Performance is another way to build credibility and demonstrate competence and trustworthiness. Cybercriminals may start with a small job to test a partner out. Or conduct a test buy on a sample of goods to assess the quality. This is similar to how tenders are let, and orders placed in conventional commerce.

Linguistic competence also builds credibility. “If you’re trying to create a persona of someone who is an English-or Russian-speaking cybercriminal, then you have to be able to speak those languages well. Google Translate is not going to cut it in those circumstances,” explains Lusthaus. “You need a fluent or native-level command of those languages to be able to present yourself as a person who truly speaks them. That’s another element, as with time spent online, that requires a lot of investment. It’s probably very hard to fake.”

Finally, cybercriminals have also been effective in building external systems of enforcement. This creates an environment where it’s safe to trade and cooperate, familiar to us from conventional business. These centre mostly around escrow, where a trusted third party holds funds before the transaction is completed to the satisfaction of both parties.

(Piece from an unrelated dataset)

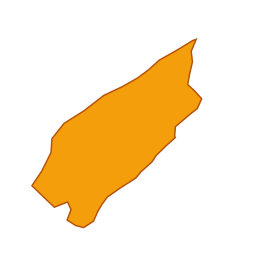 Trelleborg, Skåne, Sweden (Equal Earth projection), rotated 138°
{"feature_id": "70781695B21975001691252", "entity_name": "Trelleborg", "entity_type": "district", "adm_level": 2, "iso_a3": "SWE", "parent_name": "Sweden", "parent_adm1": "Skåne", "projection": "equal_earth", "projection_center": [13.27, 55.427], "detail": "fine", "context": "isolated", "style": "filled", "palette": "amber", "viewbox_px": 256, "rotation_deg": 138, "n_neighbors": 0, "source": "geoboundaries", "source_scale": "gbopen_adm2", "svg_char_len": 663}
<svg xmlns="http://www.w3.org/2000/svg" viewBox="0 0 256 256"><g transform="rotate(138 128 128)"><path d="M18.0,148.3L21.8,149.8L39.1,153.0L59.2,157.5L73.8,157.5L87.5,158.8L104.8,162.6L124.0,168.4L149.6,170.3L172.4,174.2L191.6,171.0L201.6,161.3L220.8,153.7L238.0,149.4L236.6,129.0L235.7,118.4L222.4,113.5L225.0,105.4L234.8,100.4L232.1,90.5L227.6,83.7L218.3,82.2L216.1,81.8L206.3,86.2L198.4,88.7L189.5,90.5L174.4,88.7L155.8,85.6L147.8,86.8L132.7,86.8L125.6,88.7L111.4,89.3L99.1,89.3L99.0,90.5L91.9,97.3L72.4,96.7L63.5,96.1L53.7,100.4L53.7,111.0L54.6,120.3L46.6,126.5L35.9,134.0L29.7,142.7L18.0,148.3Z" fill="#f59e0b" stroke="#b45309" stroke-width="1.5"/></g></svg>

And arbitration in the case of disputes, where cybercriminals can make a complaint, evidence is presented, and an adjudication is made by a third party appointed for that purpose. “Again, this is not something brand-new. It’s an application of something that has existed in other aspects of human life, such as through the court systems. What we’re seeing is the application of it to cybercrime,” says Lusthaus.

Evolution not revolution

Cybercrime changes — yet much slower than people think. This is partly due to the nature of the underlying crimes committed. When cybercriminals carry out fraud, theft or extortion, they are mostly refining existing business models of how to do this effectively, rather than inventing new crimes.

From a technical perspective malware changes often, maybe even daily, to evade countermeasures. Online forums may get taken down or replaced. Yet there is still a market for stolen card data and different skills and services wanted within the cybercriminal underground. Change within the cybercrime scene is more an evolution than a revolution.

Cybercriminals react to opportunity. So, when opportunities change, they shift accordingly. The biggest recent opportunity is naturally the Coronavirus pandemic. This has changed user behaviour significantly. For example, more people are working from home and shopping online, including from websites and locations that may be new to them. This changes the cybersecurity threat landscape.

“Under normal circumstances, I would say that cybercrime is unlikely to change significantly in the next five years. I would expect that whatever is happening now is probably going to be happening to some degree in the next five years but in a more refined way, or a way that has been shaped by certain changes in user behaviour, industry approaches or countermeasures. But with the pandemic, there are key questions of whether this has changed how people are interacting with the internet, commerce and e-commerce. Whether these changes are here to stay is going to play some role in the evolution of cybercrime,” concludes Lusthaus.